Walmart truckers earn like bankers

Walmart said it will pay its entry-level truckers $95,000 to $110,000 a year, which is 26% higher than what it previously paid and approximately even with what a junior banker on Wall Street might make even with their advanced degrees from an Ivy League institution. This is sure to upset junior bankers, who are probably putting in a lot more time in the office than truckers are on the road but may not provide as much benefit to society.
The compensation offered by the Bentonville, Arkansas-based retailer exposes just how uneven the labour shortage is these days. There is a dearth of truckers, painters, roofers, plumbers and others to fill blue collar jobs. Almost half of manufacturing executives are turning down business opportunities due to a lack of workers, according to a report last month from Deloitte and The Manufacturing Institute. Although it may be true that banking is more highly skilled labor than trucking, there is abundance of bankers and you can’t fool the laws of supply and demand. A few months ago,
I heard of painters making $45 an hour in New Jersey, which comes out to about $90,000 a year. Doesn’t sound like such a bad deal.
One thing I was saying last year as the economy was reopening and businesses struggled to find workers was that if wages went high enough, people would get off their couches and go back to work. That seems to be happening.

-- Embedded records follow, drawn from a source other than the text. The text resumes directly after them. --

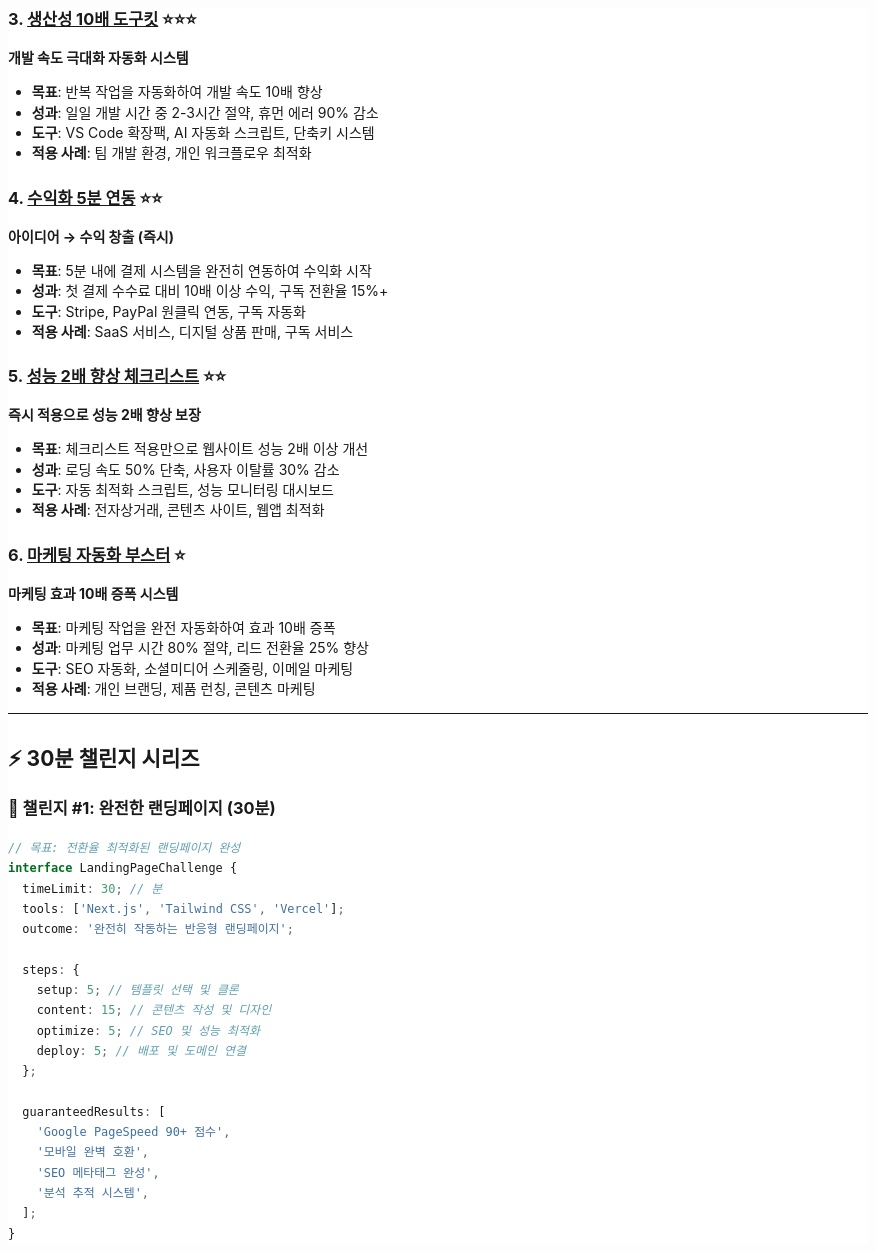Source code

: ### 3. [생산성 10배 도구킷](03_Productivity_Toolkit.md) ⭐⭐⭐

**개발 속도 극대화 자동화 시스템**

- **목표**: 반복 작업을 자동화하여 개발 속도 10배 향상
- **성과**: 일일 개발 시간 중 2-3시간 절약, 휴먼 에러 90% 감소
- **도구**: VS Code 확장팩, AI 자동화 스크립트, 단축키 시스템
- **적용 사례**: 팀 개발 환경, 개인 워크플로우 최적화

### 4. [수익화 5분 연동](04_Monetization_Accelerator.md) ⭐⭐

**아이디어 → 수익 창출 (즉시)**

- **목표**: 5분 내에 결제 시스템을 완전히 연동하여 수익화 시작
- **성과**: 첫 결제 수수료 대비 10배 이상 수익, 구독 전환율 15%+
- **도구**: Stripe, PayPal 원클릭 연동, 구독 자동화
- **적용 사례**: SaaS 서비스, 디지털 상품 판매, 구독 서비스

### 5. [성능 2배 향상 체크리스트](05_Performance_Checklist.md) ⭐⭐

**즉시 적용으로 성능 2배 향상 보장**

- **목표**: 체크리스트 적용만으로 웹사이트 성능 2배 이상 개선
- **성과**: 로딩 속도 50% 단축, 사용자 이탈률 30% 감소
- **도구**: 자동 최적화 스크립트, 성능 모니터링 대시보드
- **적용 사례**: 전자상거래, 콘텐츠 사이트, 웹앱 최적화

### 6. [마케팅 자동화 부스터](06_Marketing_Booster.md) ⭐

**마케팅 효과 10배 증폭 시스템**

- **목표**: 마케팅 작업을 완전 자동화하여 효과 10배 증폭
- **성과**: 마케팅 업무 시간 80% 절약, 리드 전환율 25% 향상
- **도구**: SEO 자동화, 소셜미디어 스케줄링, 이메일 마케팅
- **적용 사례**: 개인 브랜딩, 제품 런칭, 콘텐츠 마케팅

---

## ⚡ 30분 챌린지 시리즈

### 🚀 챌린지 #1: 완전한 랜딩페이지 (30분)

```typescript
// 목표: 전환율 최적화된 랜딩페이지 완성
interface LandingPageChallenge {
  timeLimit: 30; // 분
  tools: ['Next.js', 'Tailwind CSS', 'Vercel'];
  outcome: '완전히 작동하는 반응형 랜딩페이지';

  steps: {
    setup: 5; // 템플릿 선택 및 클론
    content: 15; // 콘텐츠 작성 및 디자인
    optimize: 5; // SEO 및 성능 최적화
    deploy: 5; // 배포 및 도메인 연결
  };

  guaranteedResults: [
    'Google PageSpeed 90+ 점수',
    '모바일 완벽 호환',
    'SEO 메타태그 완성',
    '분석 추적 시스템',
  ];
}
```
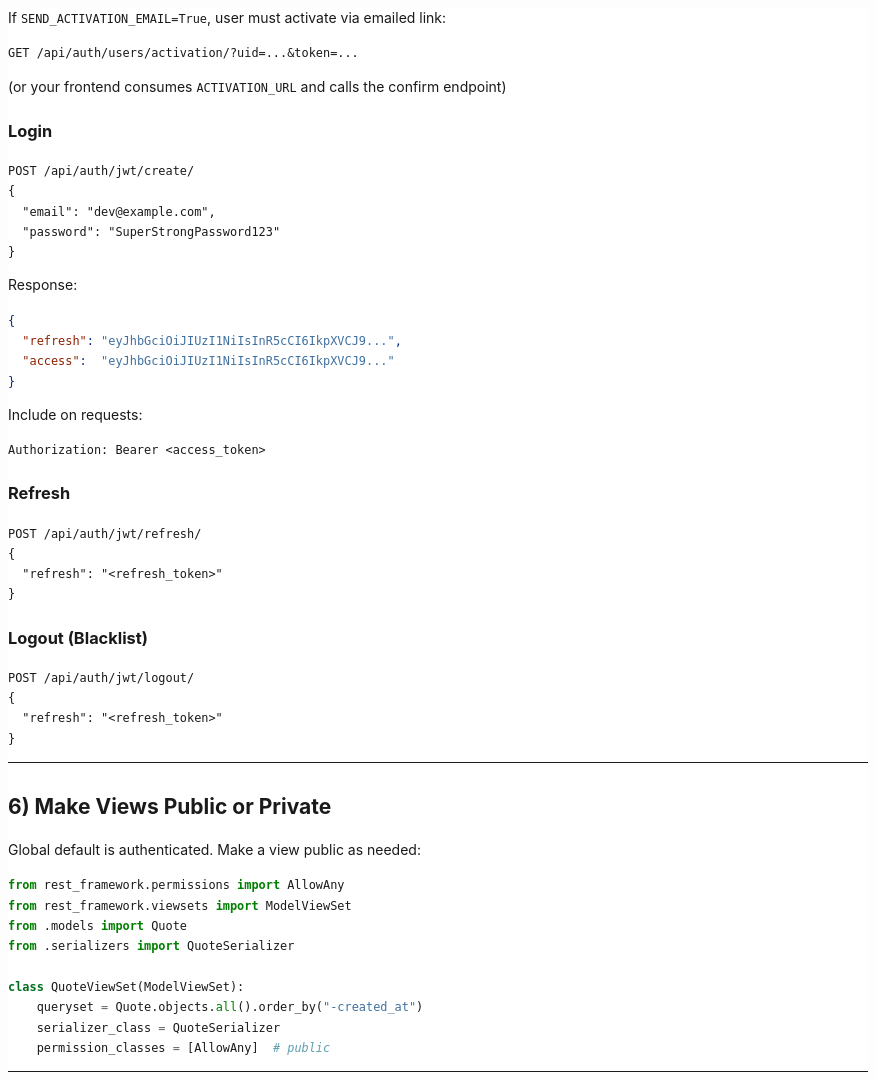 If `SEND_ACTIVATION_EMAIL=True`, user must activate via emailed link:
```
GET /api/auth/users/activation/?uid=...&token=...
```
(or your frontend consumes `ACTIVATION_URL` and calls the confirm endpoint)

### Login

```
POST /api/auth/jwt/create/
{
  "email": "dev@example.com",
  "password": "SuperStrongPassword123"
}
```

Response:
```json
{
  "refresh": "eyJhbGciOiJIUzI1NiIsInR5cCI6IkpXVCJ9...",
  "access":  "eyJhbGciOiJIUzI1NiIsInR5cCI6IkpXVCJ9..."
}
```

Include on requests:
```
Authorization: Bearer <access_token>
```

### Refresh

```
POST /api/auth/jwt/refresh/
{
  "refresh": "<refresh_token>"
}
```

### Logout (Blacklist)

```
POST /api/auth/jwt/logout/
{
  "refresh": "<refresh_token>"
}
```

---

## 6) Make Views Public or Private

Global default is authenticated. Make a view public as needed:

```python
from rest_framework.permissions import AllowAny
from rest_framework.viewsets import ModelViewSet
from .models import Quote
from .serializers import QuoteSerializer

class QuoteViewSet(ModelViewSet):
    queryset = Quote.objects.all().order_by("-created_at")
    serializer_class = QuoteSerializer
    permission_classes = [AllowAny]  # public
```

---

The labour force participation rate is just a couple of months away on its current trajectory from where it was in the years before the pandemic.

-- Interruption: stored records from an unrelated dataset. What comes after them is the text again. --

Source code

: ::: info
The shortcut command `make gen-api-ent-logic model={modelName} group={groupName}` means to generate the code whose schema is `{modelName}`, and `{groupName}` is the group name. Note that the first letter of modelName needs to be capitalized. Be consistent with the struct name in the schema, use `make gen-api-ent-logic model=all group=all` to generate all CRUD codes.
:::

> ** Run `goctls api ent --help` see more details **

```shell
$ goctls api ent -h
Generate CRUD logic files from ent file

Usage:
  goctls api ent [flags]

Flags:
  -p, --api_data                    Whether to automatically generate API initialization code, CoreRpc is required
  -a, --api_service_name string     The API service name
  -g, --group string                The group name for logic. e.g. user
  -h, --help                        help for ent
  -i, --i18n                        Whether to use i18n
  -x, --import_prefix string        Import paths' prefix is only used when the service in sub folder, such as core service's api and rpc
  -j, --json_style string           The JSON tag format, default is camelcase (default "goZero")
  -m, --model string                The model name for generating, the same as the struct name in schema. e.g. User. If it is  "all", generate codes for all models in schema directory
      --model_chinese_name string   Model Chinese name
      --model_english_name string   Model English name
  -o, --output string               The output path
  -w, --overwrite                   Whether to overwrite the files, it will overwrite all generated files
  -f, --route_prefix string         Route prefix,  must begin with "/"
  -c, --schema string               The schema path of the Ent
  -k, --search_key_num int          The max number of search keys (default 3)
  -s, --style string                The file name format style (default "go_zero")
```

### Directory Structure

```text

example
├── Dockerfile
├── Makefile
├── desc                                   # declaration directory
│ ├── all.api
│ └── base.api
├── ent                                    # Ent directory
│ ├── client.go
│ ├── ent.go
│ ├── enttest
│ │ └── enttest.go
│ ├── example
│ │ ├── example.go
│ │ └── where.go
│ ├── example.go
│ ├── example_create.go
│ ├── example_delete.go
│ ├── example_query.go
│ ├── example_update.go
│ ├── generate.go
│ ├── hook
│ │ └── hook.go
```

And wages are rising as the number of job openings exceeds the pool of available labour by a record amount. So, it seems likely that the unemployment rate will fall even further, possibly to about 2% from the 3.6% in March. That would surprise a lot of people. For years, right-wing pundits have been doing the Mike Rowe thing and telling people that blue collar jobs are dignified labour, and that maybe you’re better off trucking than you are going to college and running up a lot of student loan debt. That turned out to be somewhat true.
The US Chamber of Commerce estimates that if every unemployed person in manufacturing became employed, the industry would only fill 65% of the vacant jobs. The US has a shortage of 80,000 truck drivers, according to Bloomberg News, citing the American Trucking Associations.